──────── Extracted information ────────

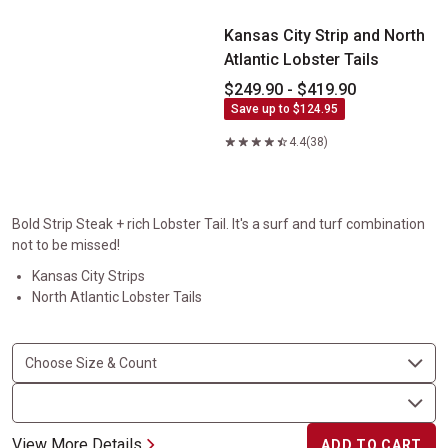
Kansas City Strip and North
Atlantic Lobster Tails
$249.90 - $419.90
Save up to $124.95
4.4
(38)
Bold Strip Steak + rich Lobster Tail. It's a surf and turf combination
not to be missed!
Kansas City Strips
North Atlantic Lobster Tails
View More Details
ADD TO CART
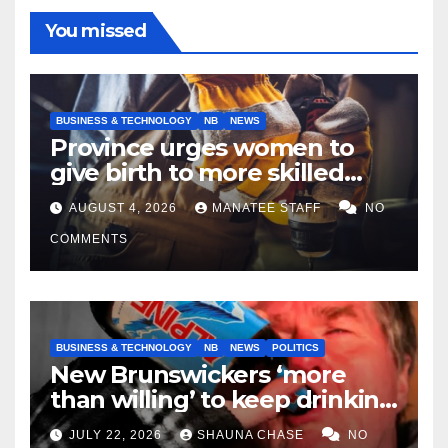
You missed
BUSINESS & TECHNOLOGY
NB
NEWS
Province urges women to
give birth to more skilled
tradespeople
AUGUST 4, 2026
MANATEE STAFF
NO
COMMENTS
BUSINESS & TECHNOLOGY
NB
NEWS
POLITICS
New Brunswickers ‘more
than willing’ to keep drinking
if it helps fight tariffs
JULY 22, 2026
SHAUNA CHASE
NO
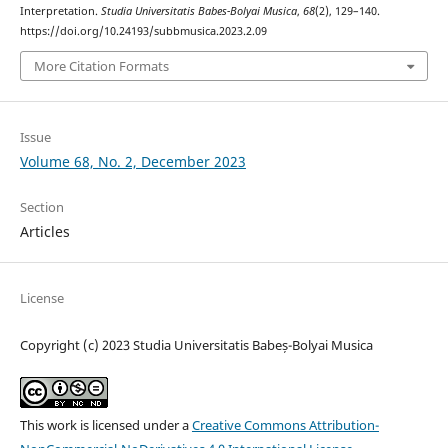
Interpretation.
Studia Universitatis Babes-Bolyai Musica
,
68
(2), 129–140.
https://doi.org/10.24193/subbmusica.2023.2.09
More Citation Formats
Issue
Volume 68, No. 2, December 2023
Section
Articles
License
Copyright (c) 2023 Studia Universitatis Babeș-Bolyai Musica
This work is licensed under a
Creative Commons Attribution-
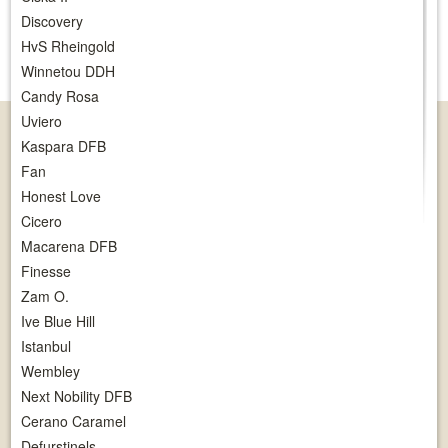
Discovery
HvS Rheingold
Winnetou DDH
Candy Rosa
Uviero
Kaspara DFB
Fan
Honest Love
Cicero
Macarena DFB
Finesse
Zam O.
Ive Blue Hill
Istanbul
Wembley
Next Nobility DFB
Cerano Caramel
Defurstinels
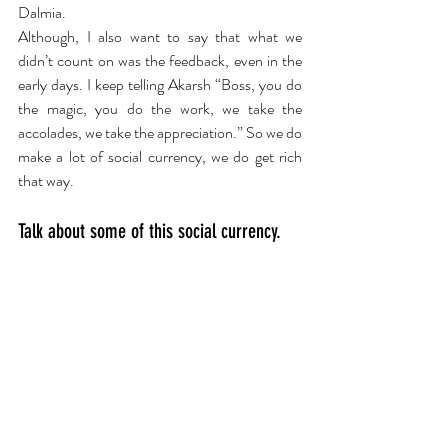
Dalmia. 
Although, I also want to say that what we 
didn’t count on was the feedback, even in the 
early days. I keep telling Akarsh “Boss, you do 
the magic, you do the work, we take the 
accolades, we take the appreciation.” So we do 
make a lot of social currency, we do get rich 
that way.
Talk about some of this social currency.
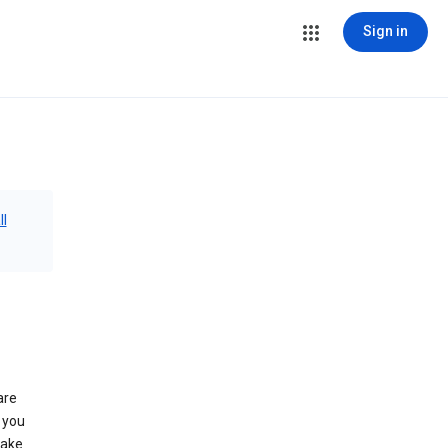
Sign in
ll
are
 you
make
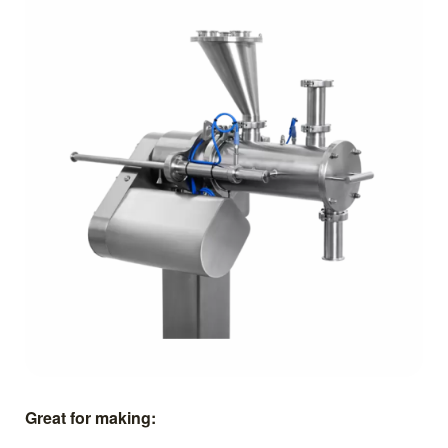
Great for making:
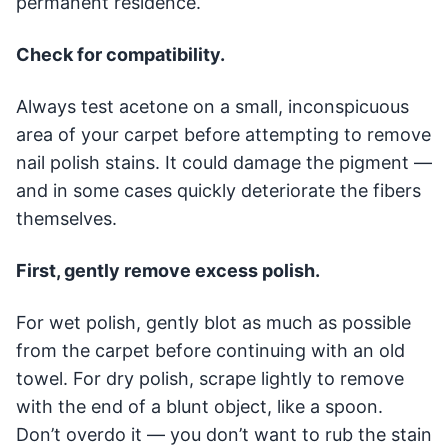
permanent residence.
Check for compatibility.
Always test acetone on a small, inconspicuous
area of your carpet before attempting to remove
nail polish stains. It could damage the pigment —
and in some cases quickly deteriorate the fibers
themselves.
First, gently remove excess polish.
For wet polish, gently blot as much as possible
from the carpet before continuing with an old
towel. For dry polish, scrape lightly to remove
with the end of a blunt object, like a spoon.
Don’t overdo it — you don’t want to rub the stain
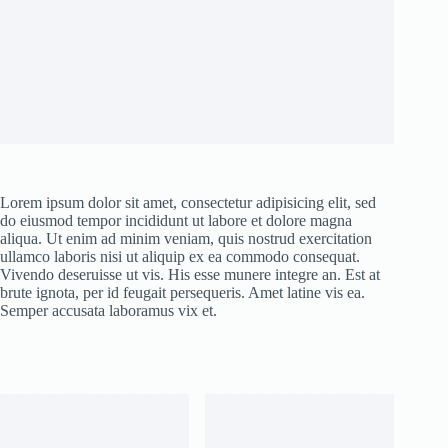
Lorem ipsum dolor sit amet, consectetur adipisicing elit, sed
do eiusmod tempor incididunt ut labore et dolore magna
aliqua. Ut enim ad minim veniam, quis nostrud exercitation
ullamco laboris nisi ut aliquip ex ea commodo consequat.
Vivendo deseruisse ut vis. His esse munere integre an. Est at
brute ignota, per id feugait persequeris. Amet latine vis ea.
Semper accusata laboramus vix et.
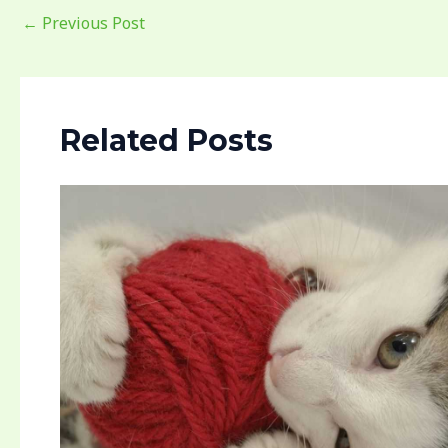
←
Previous Post
Related Posts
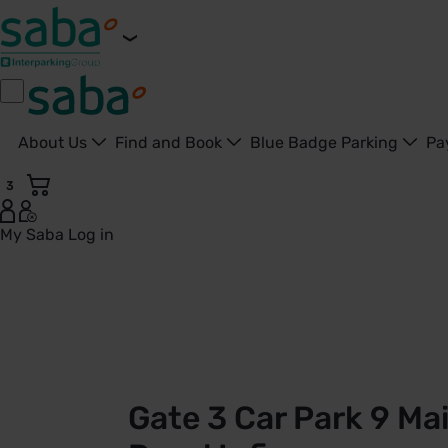
About Us
Find and Book
Blue Badge Parking
Pa
3
My Saba
Log in
Gate 3 - Car Park 9 | Doncaster Royal Infirmary | Saba Park
Gate 3 Car Park 9 Ma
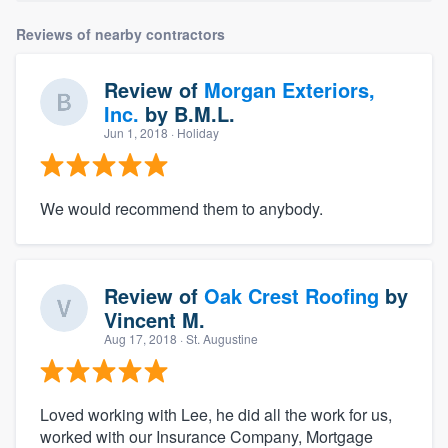
Reviews of nearby contractors
Review of
Morgan Exteriors,
Inc.
by
B.M.L.
Jun 1, 2018
· Holiday
We would recommend them to anybody.
Review of
Oak Crest Roofing
by
Vincent M.
Aug 17, 2018
· St. Augustine
Loved working with Lee, he did all the work for us,
worked with our Insurance Company, Mortgage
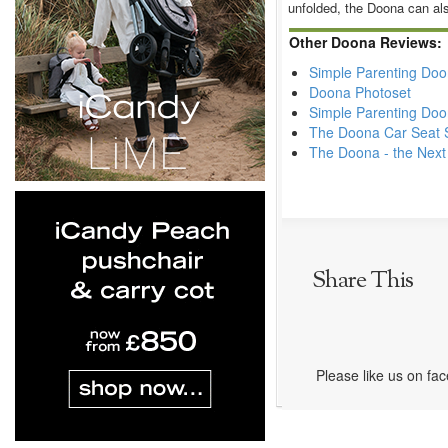
unfolded, the Doona can als
Other Doona Reviews:
Simple Parenting Do
Doona Photoset
Simple Parenting Doo
The Doona Car Seat S
The Doona - the Next
Share This
Please like us on fa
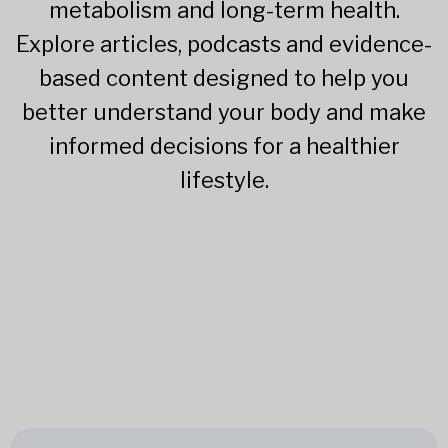
metabolism and long-term health.
Explore articles, podcasts and evidence-
based content designed to help you
better understand your body and make
informed decisions for a healthier
lifestyle.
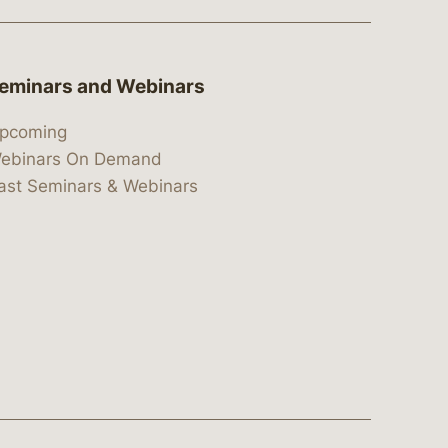
eminars and Webinars
pcoming
ebinars On Demand
ast Seminars & Webinars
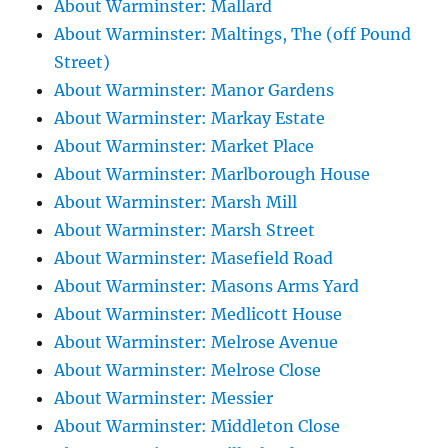
About Warminster: Mallard
About Warminster: Maltings, The (off Pound
Street)
About Warminster: Manor Gardens
About Warminster: Markay Estate
About Warminster: Market Place
About Warminster: Marlborough House
About Warminster: Marsh Mill
About Warminster: Marsh Street
About Warminster: Masefield Road
About Warminster: Masons Arms Yard
About Warminster: Medlicott House
About Warminster: Melrose Avenue
About Warminster: Melrose Close
About Warminster: Messier
About Warminster: Middleton Close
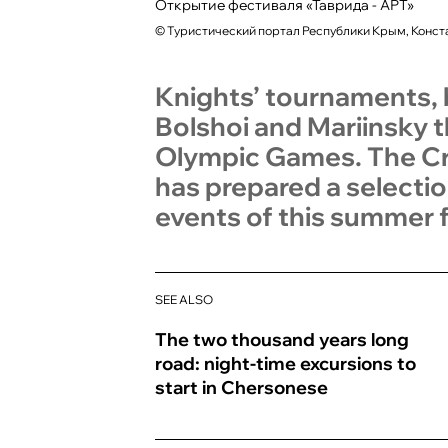
Открытие фестиваля «Таврида - АРТ»
©
Туристический портал Республики Крым, Конст
Knights’ tournaments, b
Bolshoi and Mariinsky t
Olympic Games. The Cri
has prepared a selectio
events of this summer f
SEE ALSO
The two thousand years long
road: night-time excursions to
start in Chersonese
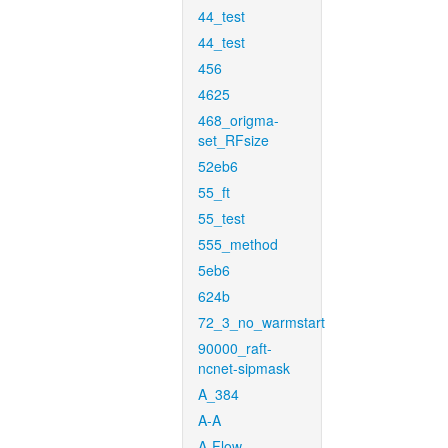
44_test
44_test
456
4625
468_origma-
set_RFsize
52eb6
55_ft
55_test
555_method
5eb6
624b
72_3_no_warmstart
90000_raft-
ncnet-sipmask
A_384
A-A
A-Flow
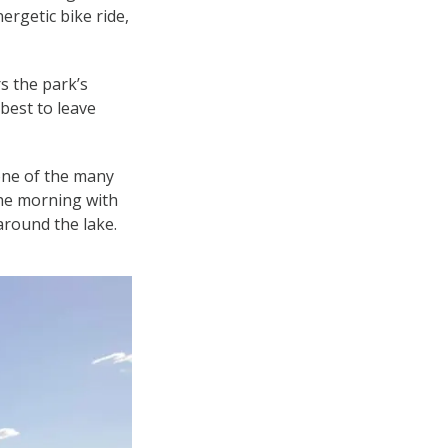
ergetic bike ride,
s the park’s
best to leave
 one of the many
 the morning with
 around the lake.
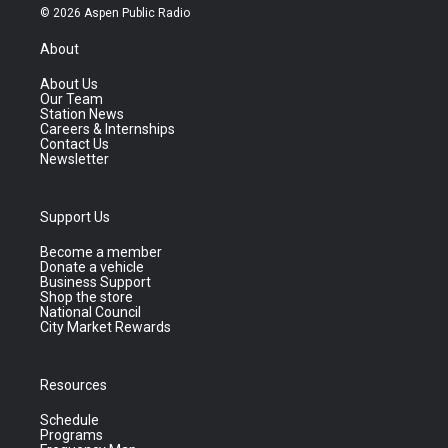
© 2026 Aspen Public Radio
About
About Us
Our Team
Station News
Careers & Internships
Contact Us
Newsletter
Support Us
Become a member
Donate a vehicle
Business Support
Shop the store
National Council
City Market Rewards
Resources
Schedule
Programs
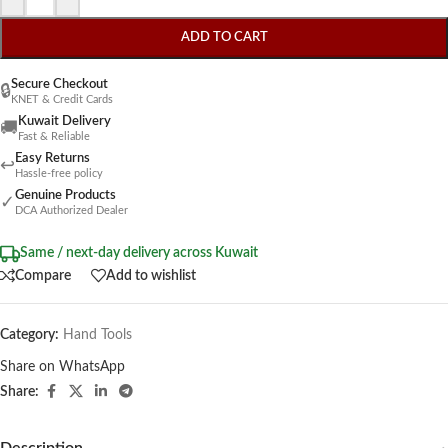
ADD TO CART
Secure Checkout
🔒
KNET & Credit Cards
Kuwait Delivery
🚚
Fast & Reliable
Easy Returns
↩
Hassle-free policy
Genuine Products
✓
DCA Authorized Dealer
Same / next-day delivery across Kuwait
Compare
Add to wishlist
Category:
Hand Tools
Share on WhatsApp
Share:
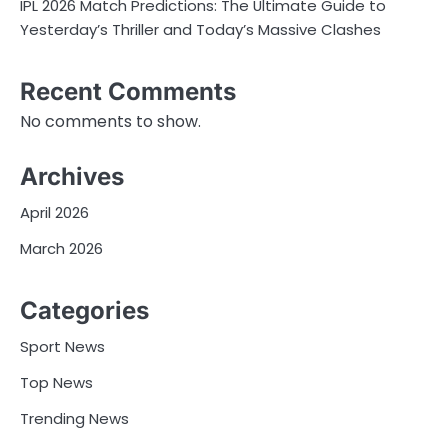
IPL 2026 Match Predictions: The Ultimate Guide to
Yesterday’s Thriller and Today’s Massive Clashes
Recent Comments
No comments to show.
Archives
April 2026
March 2026
Categories
Sport News
Top News
Trending News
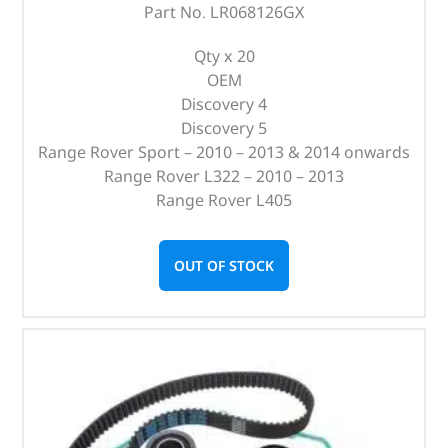
Part No. LR068126GX
Qty x 20
OEM
Discovery 4
Discovery 5
Range Rover Sport – 2010 – 2013 & 2014 onwards
Range Rover L322 – 2010 – 2013
Range Rover L405
OUT OF STOCK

────────

What is required: Could you copy every line in the records that holds "like"?

Answer to this task:
with the end of a blunt object, like a spoon.
Please like us on fa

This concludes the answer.